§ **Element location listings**
--- START ---
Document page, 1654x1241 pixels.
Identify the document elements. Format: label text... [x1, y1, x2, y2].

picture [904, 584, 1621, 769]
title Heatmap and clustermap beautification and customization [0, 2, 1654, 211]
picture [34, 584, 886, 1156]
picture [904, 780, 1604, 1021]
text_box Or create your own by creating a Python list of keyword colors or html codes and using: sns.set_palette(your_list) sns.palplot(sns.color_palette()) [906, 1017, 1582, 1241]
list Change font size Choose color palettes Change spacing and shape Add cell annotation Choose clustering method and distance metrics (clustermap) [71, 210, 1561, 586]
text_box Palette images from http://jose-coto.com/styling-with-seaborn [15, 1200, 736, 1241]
--- END ---
--- START ---
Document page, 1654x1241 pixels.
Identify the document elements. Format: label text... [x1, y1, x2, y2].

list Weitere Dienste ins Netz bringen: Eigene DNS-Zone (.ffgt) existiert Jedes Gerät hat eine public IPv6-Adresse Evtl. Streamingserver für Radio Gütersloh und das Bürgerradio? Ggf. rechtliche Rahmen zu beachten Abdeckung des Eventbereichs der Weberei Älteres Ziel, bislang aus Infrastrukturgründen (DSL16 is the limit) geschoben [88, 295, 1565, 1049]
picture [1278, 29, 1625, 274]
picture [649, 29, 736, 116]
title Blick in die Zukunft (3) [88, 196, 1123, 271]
--- END ---
--- START ---
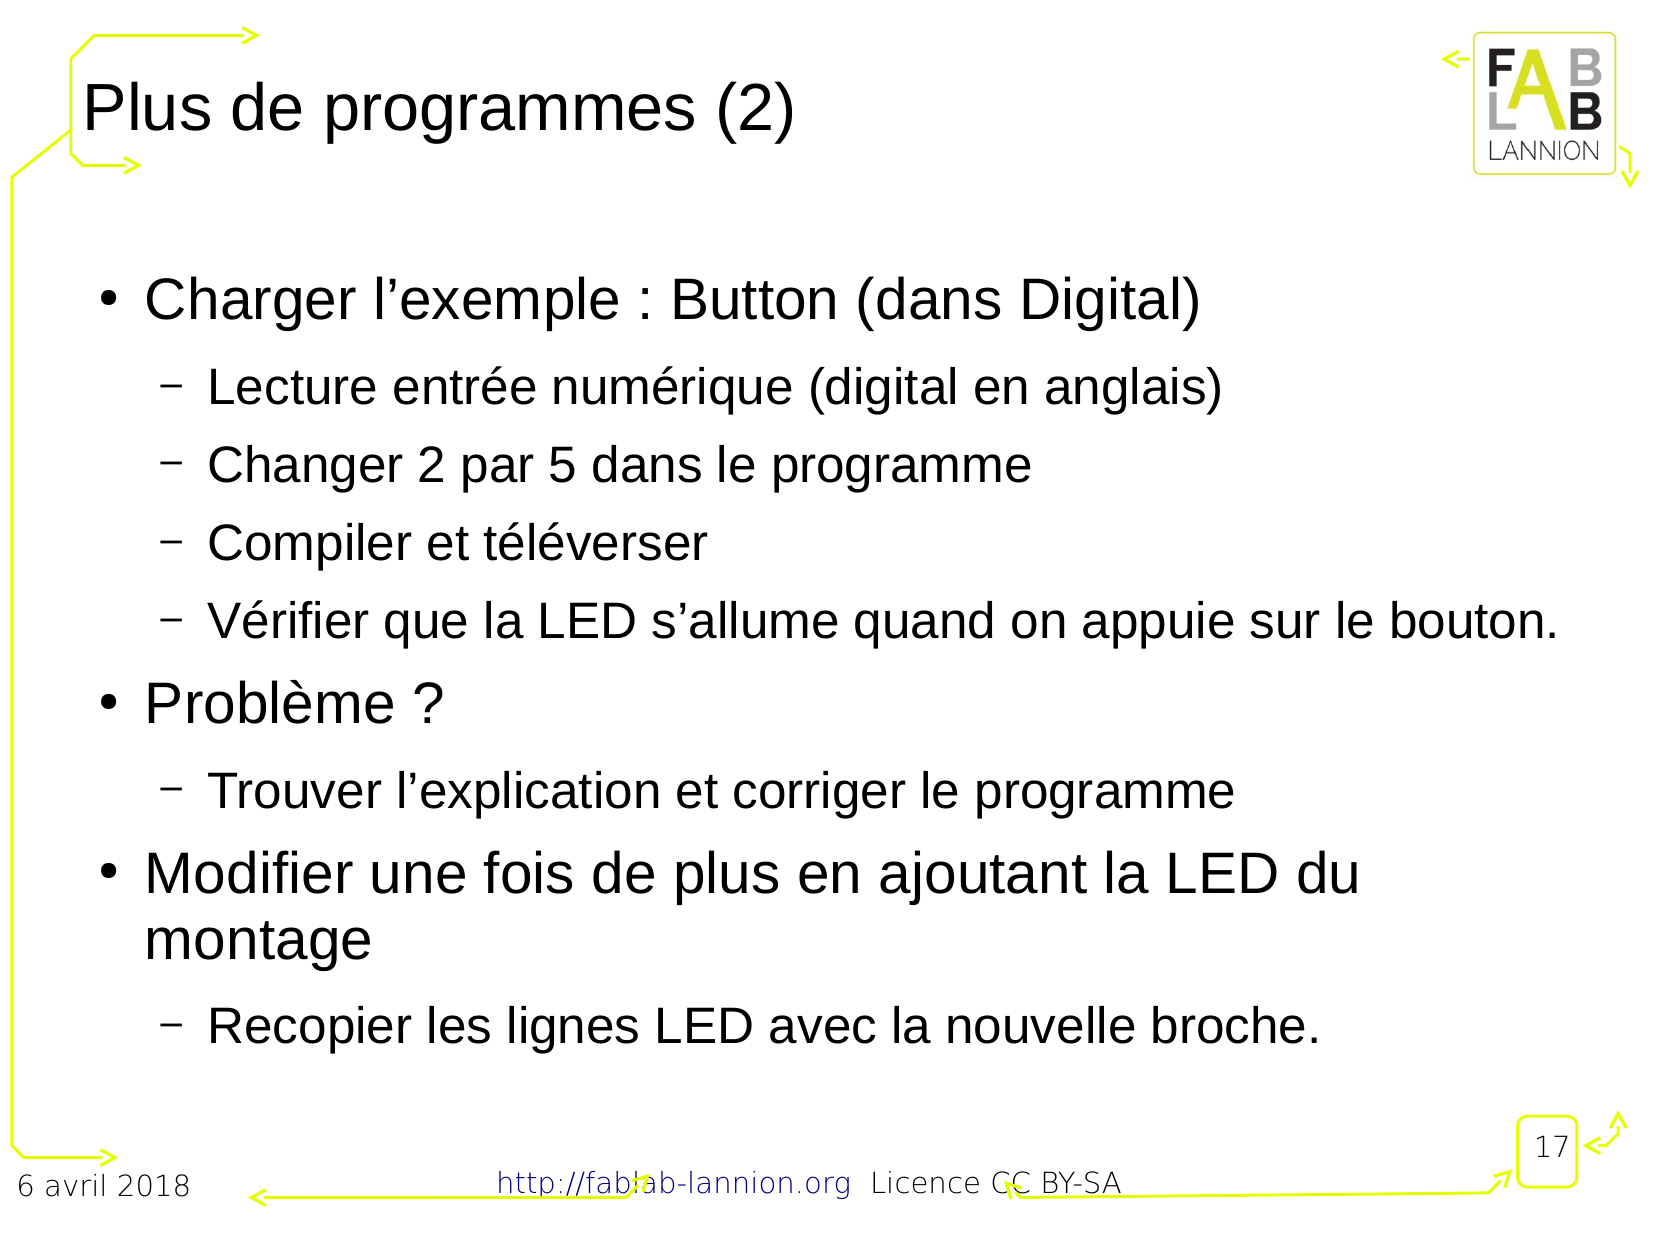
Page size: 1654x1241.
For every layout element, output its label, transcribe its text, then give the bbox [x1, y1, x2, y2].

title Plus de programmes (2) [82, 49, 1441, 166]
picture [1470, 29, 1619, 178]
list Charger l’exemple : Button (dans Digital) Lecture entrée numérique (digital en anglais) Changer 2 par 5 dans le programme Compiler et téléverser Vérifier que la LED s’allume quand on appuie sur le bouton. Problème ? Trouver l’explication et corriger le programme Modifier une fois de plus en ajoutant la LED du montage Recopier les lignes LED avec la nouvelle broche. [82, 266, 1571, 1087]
--- END ---
In the stretch from the line containing "Page size: 1654x1241." through the line containing "picture [1470, 29, 1619, 178]", change "layout element" to "visible element" and leave everything else as it is. Return only those lines.

§ **Solution for this problem**
Page size: 1654x1241.
For every visible element, output its label, transcribe its text, then give the bbox [x1, y1, x2, y2].

title Plus de programmes (2) [82, 49, 1441, 166]
picture [1470, 29, 1619, 178]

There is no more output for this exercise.